Ziel des Verzeichnisses ist es, eine Übersicht über alle Verarbeitungsvorgänge in der Kanzlei zu führen, in die personenbezogene Daten eingebunden sind. Es sollen alle Prozesse der Kanzlei Eingang in das Verzeichnis der Verarbeitungstätigkeiten finden.
Dabei ist es unerheblich, ob die Verarbeitung auf Papier oder EDV-gestützt erfolgt. Ein handgeführtes Kanzleipostbuch oder die Personalakten der Mitarbeiter zählen ebenso zur Verarbeitung wie die Finanzbuchhaltung, der Abruf der Kontenauszugsdaten oder die regelmäßige Sicherung des Datenbestandes in einem Rechenzentrum.
Inhalt des Verzeichnisses
Das Verzeichnis muss bestimmte Mindestangaben enthalten (Art. 30 Abs. 1 DSGVO):
- den Namen und die Kontaktdaten des Verantwortlichen und gegebenenfalls des gemeinsam mit ihm Verantwortlichen, des Vertreters des Verantwortlichen sowie eines etwaigen Datenschutzbeauftragten,
- die jeweilige Verfahrensbezeichnung (z. B. Bewerbung, Personalverwaltung, Mandanteninfoabend),
- die jeweilige Zweckbestimmung der Datenverarbeitung,
- eine Beschreibung der betroffenen Personengruppen (Beschäftigte, Mandanten, Mitarbeiter von Mandanten, Besucher des Internetauftritts),
- eine Beschreibung der personenbezogenen Daten oder Datenkategorien,
- die Kategorien von Empfängern, gegenüber denen die personenbezogenen Daten offengelegt worden sind oder noch offengelegt werden (z. B. IT-Dienstleister, Systempartner, Hosting-Dienstleister, Aktenvernichter), einschließlich Empfänger in Drittländern oder internationalen Organisationen,
- für den Fall von Übermittlungen von personenbezogenen Daten an ein Drittland oder an eine internationale Organisation die Angabe des betreffenden Drittlands oder der betreffenden internationalen Organisation,
- die Regelfristen für die Löschung der Daten, wobei zu beachten gilt, dass für Protokolldaten oder Videoüberwachung nicht die üblichen 10 oder 6 Jahre, sondern teilweise nur Wochen oder Stunden gelten,
- eine allgemeine Beschreibung der technischen und organisatorischen Maßnahmen.

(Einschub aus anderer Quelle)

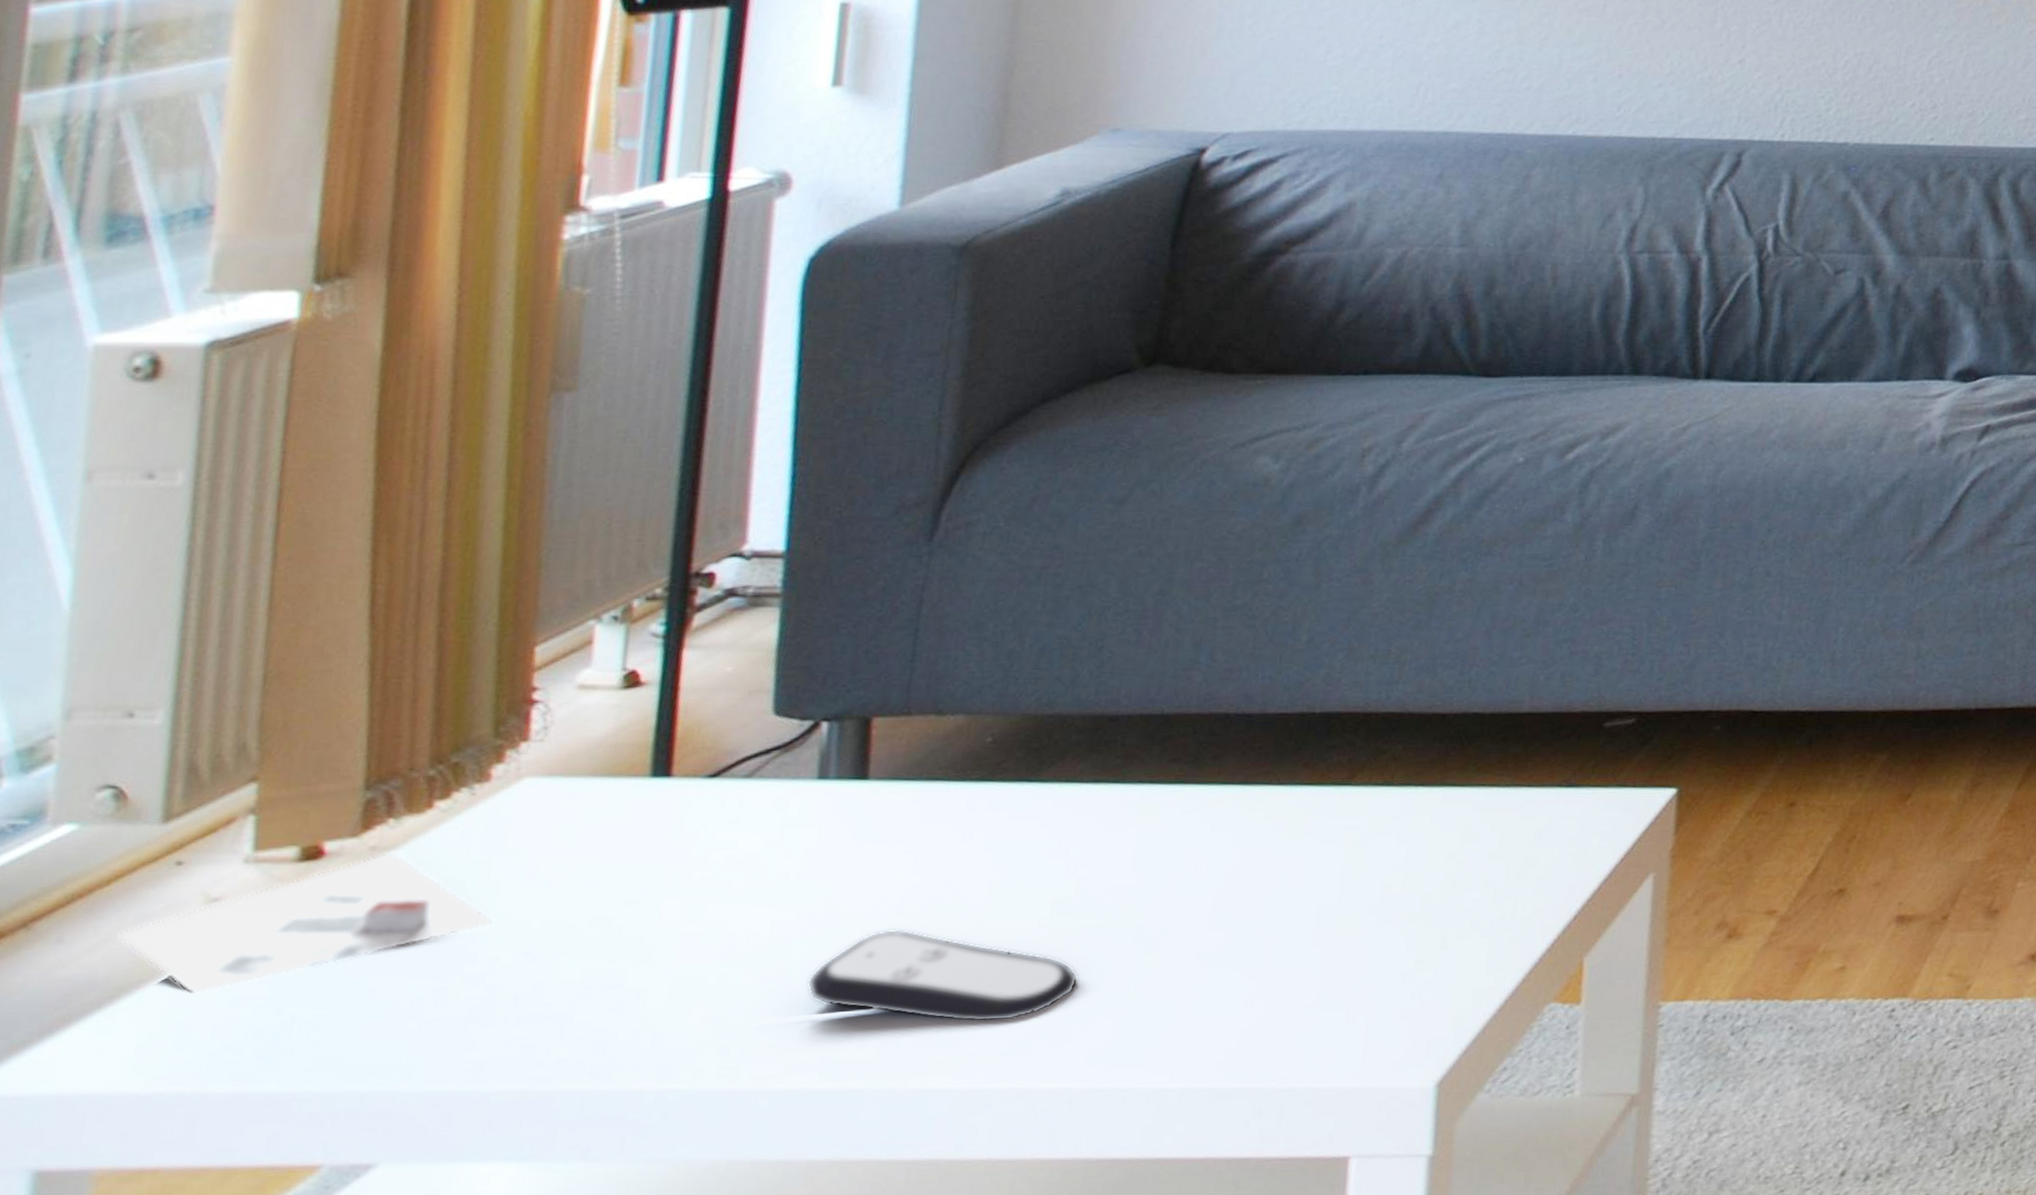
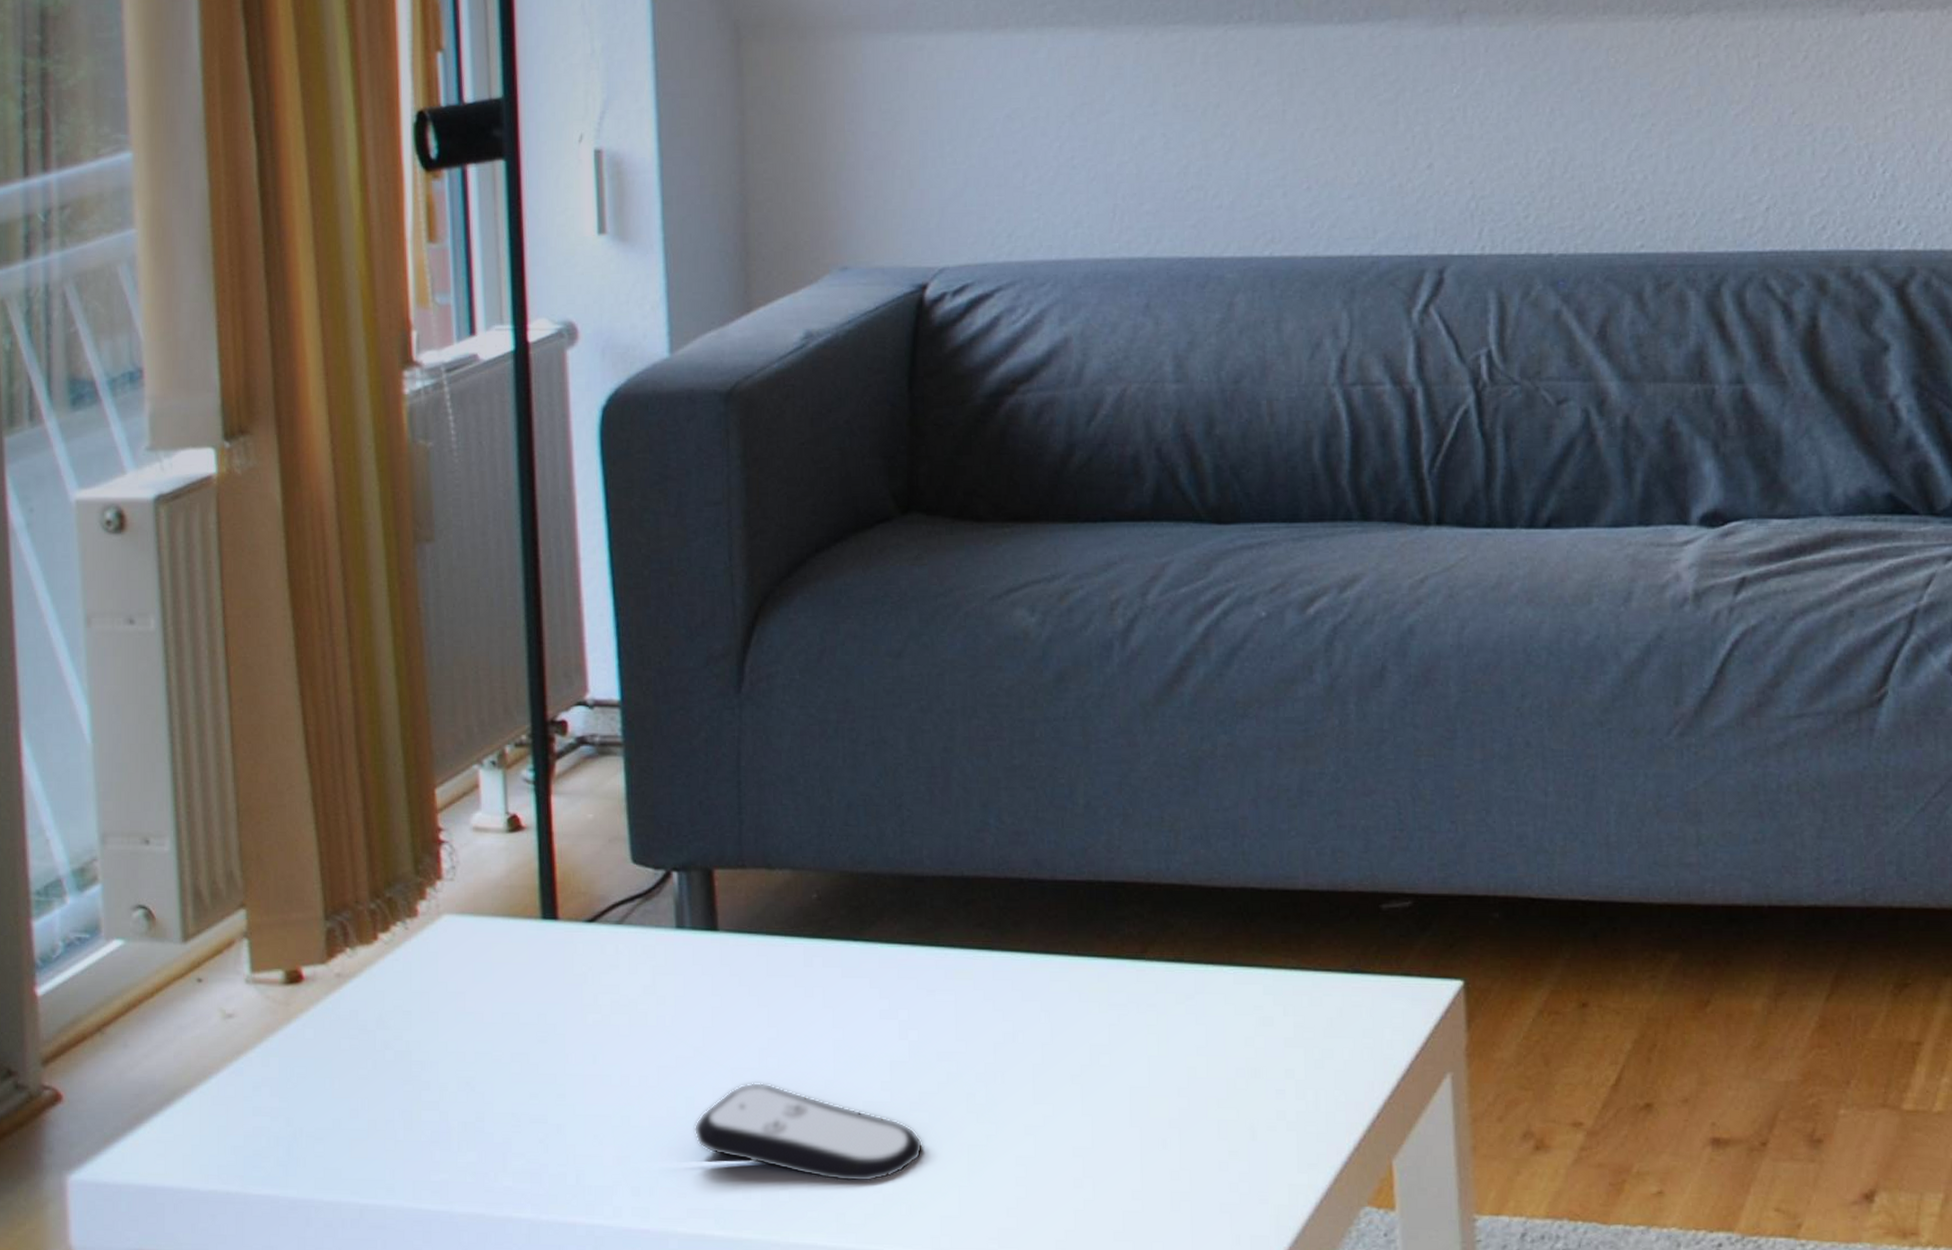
architectural model: present [117,851,495,996] -> none [165,979,439,1103]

Erweitertes Verzeichnisses
Es empfiehlt sich zur Kontrolle des eigenen Unternehmens, ein erweitertes Verzeichnis zu erstellen, in dem zusätzlich aufgeführt werden:
- die konkreten Verarbeitungstätigkeiten und
- die herangezogenen Rechtsgrundlagen (z. B. Art. 6 DS-GVO, Arbeitsvertrag, Betriebsvereinbarung, Einwilligung oder sonstige spezielle Regelungen) aufgeführt werden.
Freistellung von der Verzeichniserstellungspflicht
Unternehmen sind von der Verpflichtung zur Erstellung eines Verzeichnisses der Verarbeitungstätigkeiten freigestellt, wenn sie
- weniger als 250 Mitarbeiter beschäftigen und
- die Verarbeitung nur gelegentlich erfolgt und auch keine besonderen Datenkategorien (z.B. Religionsdaten im Rahmen der Abführung von Kirchsteuer etc.) verarbeitet werden.

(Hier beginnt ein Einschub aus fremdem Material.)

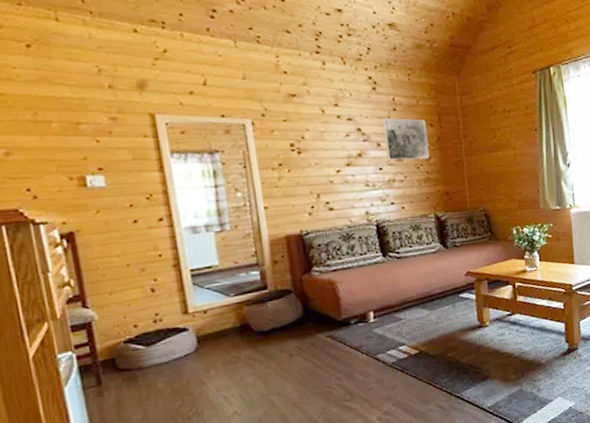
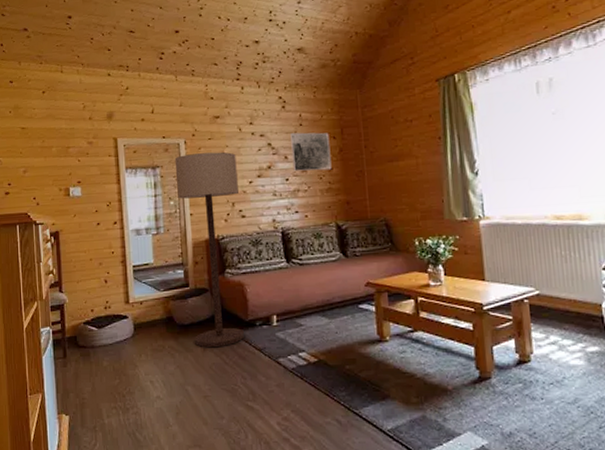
floor lamp: none [239,136,337,353] -> present [174,151,244,348]

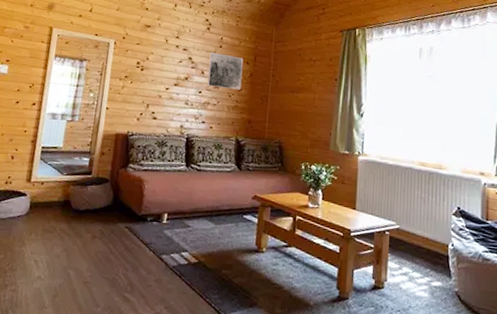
floor lamp: present [174,151,244,348] -> none [86,53,159,237]

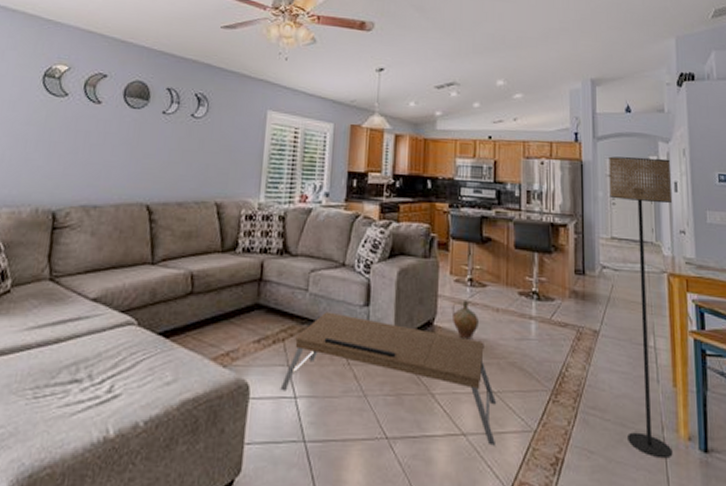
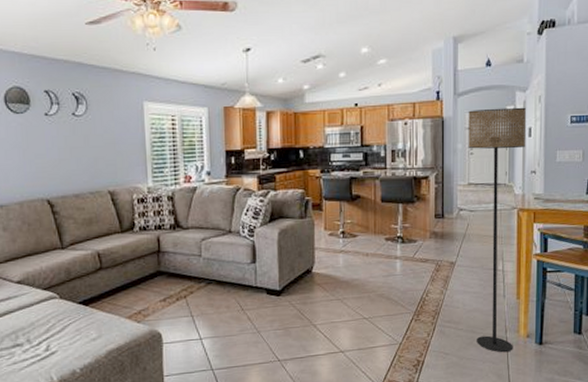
coffee table: present [280,311,496,446] -> none [187,271,368,357]
ceramic jug: present [451,300,479,340] -> none [327,249,351,281]

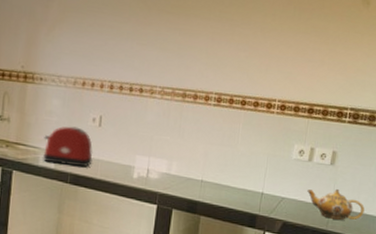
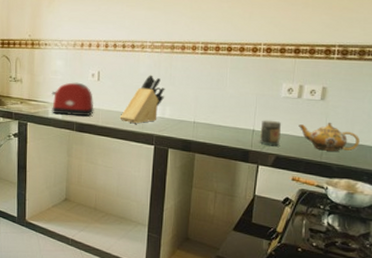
knife block: none [121,124,173,179] -> present [120,75,165,124]
jar: none [268,182,291,212] -> present [260,120,282,147]

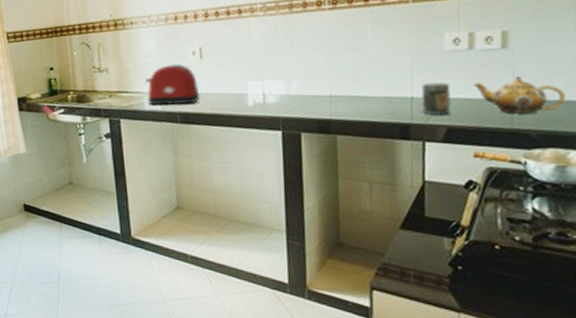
knife block: present [120,75,165,124] -> none [233,43,289,107]

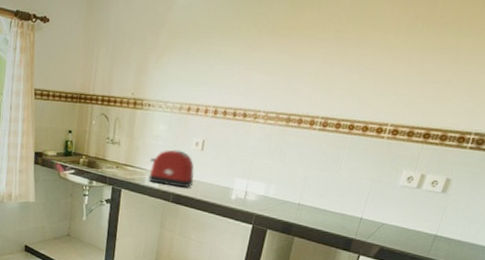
jar: present [421,82,451,116] -> none [366,208,394,238]
teapot: present [474,77,566,114] -> none [411,216,475,249]

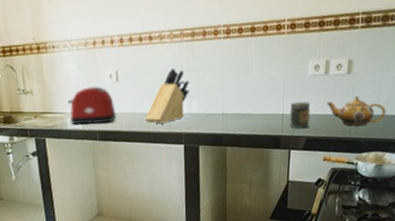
knife block: none [220,148,274,201] -> present [144,68,190,124]
jar: none [366,208,394,238] -> present [290,101,311,129]
teapot: none [411,216,475,249] -> present [327,96,386,126]

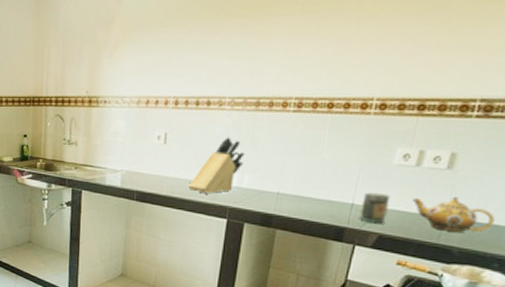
toaster: present [67,86,117,125] -> none [110,145,159,185]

Eine solche Freistellung kommt für Kanzleien nicht in Betracht.
Vorlage des Verzeichnisses
Das Verzeichnis ist nicht öffentlich und muss auch den betroffenen Personen auch nicht offengelegt werden. Es dient ausschließlich zur Vorlage gegenüber der Aufsichtsbehörde, um nachweisen zu können, in welchem Verfahren in dem jeweiligen Unternehmen oder mit personenbezogenen Daten umgegangen wird.
Form des Verzeichnisses
Das Verzeichnis ist regelmäßig und schriftlich in deutscher Sprache zu führen. Es kann auch elektronisch vorgehalten werden.
Aktualisierung des Verzeichnisses
Das Verzeichnis muss auf aktuellem Stand gehalten werden. Änderungen sollten dokumentiert werden, um Aktualisierungen gegenüber der Aufsichtsbehörde nachweisen zu können.